Building the Service

../Ingestor/cmd/openem-ingestor-service> go build

Configuration

Configuration options are described in configs/ReadMe.md

Both the desktop app and the service will use a configuration file named openem-ingestor-config.yaml expected to be located next to the executable or in os.UserConfigDir()/openem-ingestor where the first takes precedence.
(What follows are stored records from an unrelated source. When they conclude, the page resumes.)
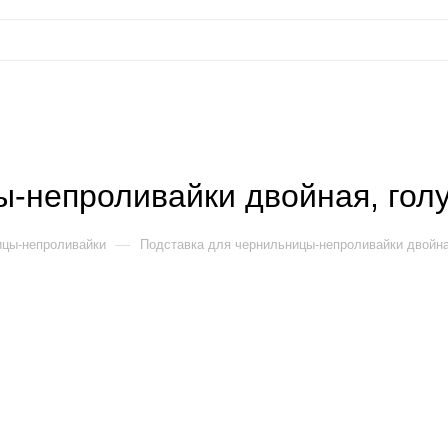
ы-непроливайки двойная, гол
—
цы-непроливайки
Подставка для чернильницы-непроливайки двойна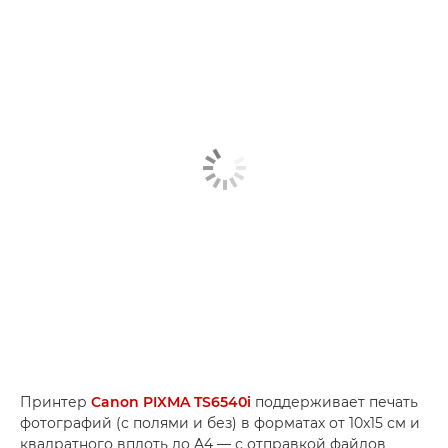
Принтер
Canon PIXMA TS6540i
поддерживает печать
фотографий (с полями и без) в форматах от 10x15 см и
квадратного вплоть до A4 — с отправкой файлов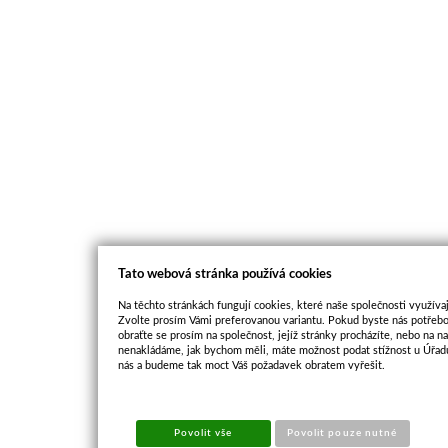
Tato webová stránka používá cookies
Na těchto stránkách fungují cookies, které naše společnosti využívaj
Zvolte prosím Vámi preferovanou variantu. Pokud byste nás potřebo
obraťte se prosím na společnost, jejíž stránky procházíte, nebo na 
nenakládáme, jak bychom měli, máte možnost podat stížnost u Úřadu
nás a budeme tak moct Váš požadavek obratem vyřešit.
Povolit vše
Povolit pouze nutné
As documented here), the following config locations are considered:

  • Unix: $XDG_CONFIG_HOME/openem-ingestor/openem-ingestor-config.yaml if non-empty, else $HOME/.config/openem-ingestor/openem-ingestor-config.yaml
  • MacOS: $HOME/Library/Application Support/openem-ingestor/openem-ingestor-config.yaml
  • Windows: %AppData%\openem-ingestor\openem-ingestor-config.yaml

See configs/openem-ingestor-config.yaml for an example configuration.

Authentication and Access Control

Summary

The server can be setup with an SSO provider using OAuth2 AuthZ protocol with the OIDC AuthN extension in order to verify the user identity and create a session for them.

Technical details

  • The server uses the provider's token to estabilish its own user session
  • It does not directly accept bearer tokens estabilished by the SSO provider
  • It creates an HttpOnly cookie based user session using the claims provider by the IdP (SSO Provider)
  • This basically means that the server can't function as a "Resource server", you need a specific session with it
  • Currently 3 basic roles exist: Admin, CreateModifyTasks and ViewTasks
  • The roles' names can be defined in the config (eg. to add the facility name in the role name)
  • These roles should be associated with the server's ClientId
  • The roles must be served under the following claim in the access_token: resource_access/[ClientId]/roles, where roles is a list of strings
  • Keycloak serves client-specific roles assigned to the user under the claim mentioned above by default

A typical Keycloak setup for development

  1. Create a keycloak instance (docker is recommended)
  2. Create a new realm (recommended, but you can use the master realm too)
  3. In that realm, create a client:
    • ClientID: ingestor
    • Root URL: http://localhost:8888
    • Home URL: /
    • Valid redirect URIs: *
    • Valid post logout redirect URIs: *
    • Add the following roles:
      • FACILITY-ingestor-read
      • FACILITY-ingestor-write
      • FACILITY-ingestor-admin
  4. In the same realm, create a user:
    • username: test
    • password: test
    • email: test@test.test
    • Role mapping: assign FACILITY-ingestor-read, FACILITY-ingestor-write
  5. Make sure you have the following section in your ingestor config file:
WebServerAuth:
  Disable: false
  SessionDuration: 28800
  OAuth2:
    ClientID: "ingestor"
    RedirectURL: "http://localhost:8888/callback"
    Scopes:
      - email
  OIDC:
    IssuerURL: "http://[KEYCLOAK_URL]/realms/facility"
  JWT:
    UseJWKS: true
    JwksURL: "http://[KEYCLOAK_URL]/realms/facility/protocol/openid-connect/certs"
    JwksSignatureMethods:
      - RS256
  RBAC:
    AdminRole: "FACILITY-ingestor-admin"
    CreateModifyTasksRole: "FACILITY-ingestor-write"
    ViewTasksRole: "FACILITY-ingestor-read"
  1. To test if the auth works, go to http://localhost:8888/login (if you haven't changed the defaults)
  2. Login with the test account from step 4
  3. Go into your browser's debugger and copy the user cookie created by the ingestor service
  4. Use the following curl command: curl --cookie "user=[USER_COOKIE]" -v "localhost:8888/transfer?page=1"
  5. If it is accepted, you have a working login session

Todo: alternate setup with an ingestor frontend

Metadata Extractors

Metadata extractors are invoked as external binaries that need to be installed and available at a configurable location. The extractors can be invoked by a configurable commandline and are expected to produce a metadata as a valid json file. See configs/ReadMe.md for details

Debugging

launch.json and task.json are provided to define debug targets for VS Code.